= Todd Tucker (director) =

American film director

Todd Tucker is an American film director, producer and makeup artist. His first major film was as a key artist on Hook.

In 2010, Todd founded Illusion Industries, a special make-up effects studio. The studio has locations in Louisiana, Panama, and Russia.

He has directed the film Monster Mutt (2011) and has co-produced films such as Night of the Demons (2009) and Trailer Park of Terror (2008). He has also worked in the make-up department of films such as The Smurfs (2011), Watchmen (2009), The Curious Case of Benjamin Button Scary Movie 4 (2006) and Star Trek VI: The Undiscovered Country (1991), as well as for the television series Friends, Wizards of Waverly Place and Hannah Montana.

In 2009, he was nominated for the Fangoria Chainsaw Award for Best Make-Up/Creature FX for the film Trailer Park of Terror.

> **GIVEN RECORDS**:
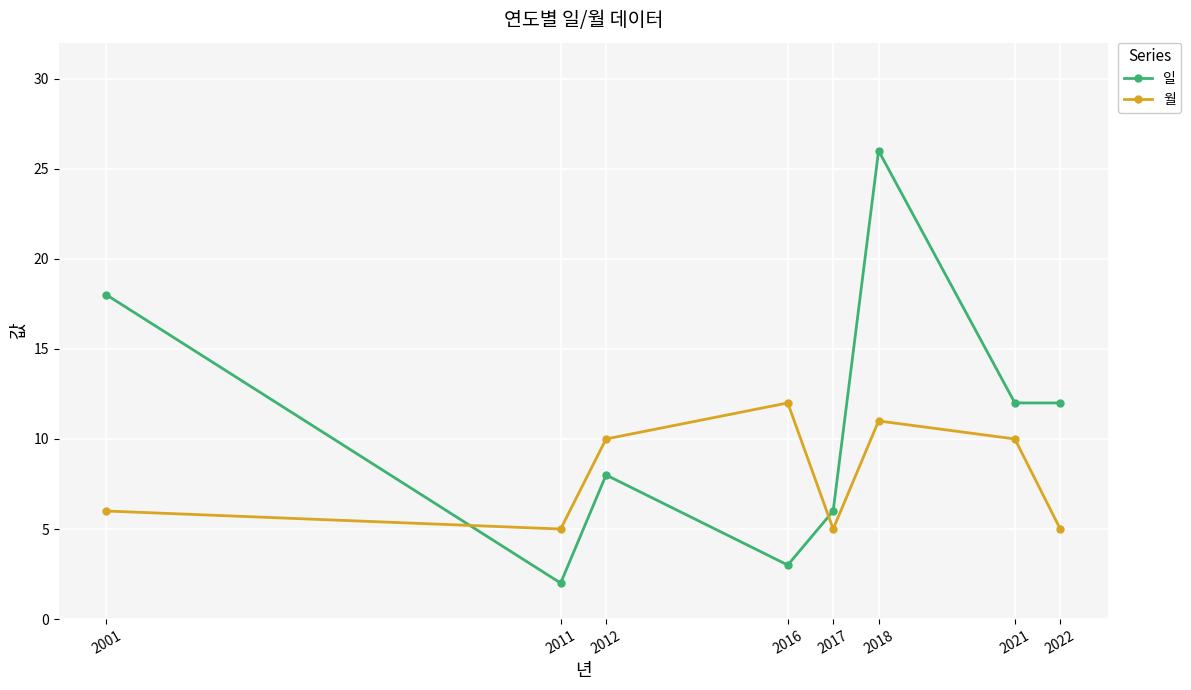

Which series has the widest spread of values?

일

---

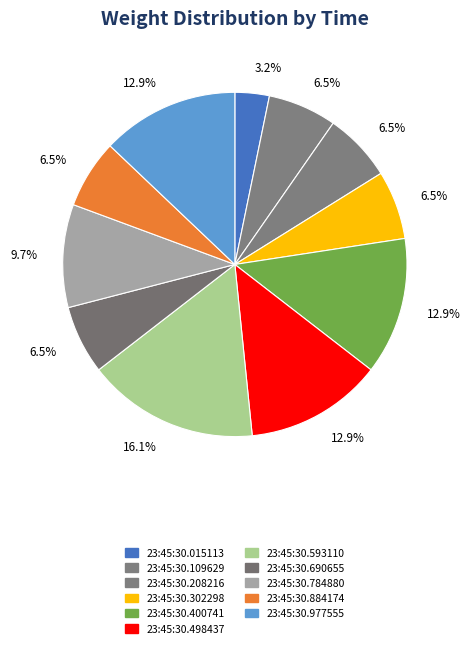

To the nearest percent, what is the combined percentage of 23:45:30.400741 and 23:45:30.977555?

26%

> **WHAT TO WORK ON**:
[a] Please reproduce, word for word, the stretch of the Todd Tucker article from "Todd Tucker is" through "Park of Terror.".
[b] Name every television series the Todd Tucker article mentions.
[c] According to the Todd Tucker article, in what year did he found Illusion Industries?
Rely on the Todd Tucker article alone, not on the data.

> **ANSWERS BY ITEM**:
[a]
Todd Tucker is an American film director, producer and makeup artist. His first major film was as a key artist on Hook.

In 2010, Todd founded Illusion Industries, a special make-up effects studio. The studio has locations in Louisiana, Panama, and Russia.

He has directed the film Monster Mutt (2011) and has co-produced films such as Night of the Demons (2009) and Trailer Park of Terror (2008). He has also worked in the make-up department of films such as The Smurfs (2011), Watchmen (2009), The Curious Case of Benjamin Button Scary Movie 4 (2006) and Star Trek VI: The Undiscovered Country (1991), as well as for the television series Friends, Wizards of Waverly Place and Hannah Montana.

In 2009, he was nominated for the Fangoria Chainsaw Award for Best Make-Up/Creature FX for the film Trailer Park of Terror.

[b] Friends, Wizards of Waverly Place, Hannah Montana

[c] 2010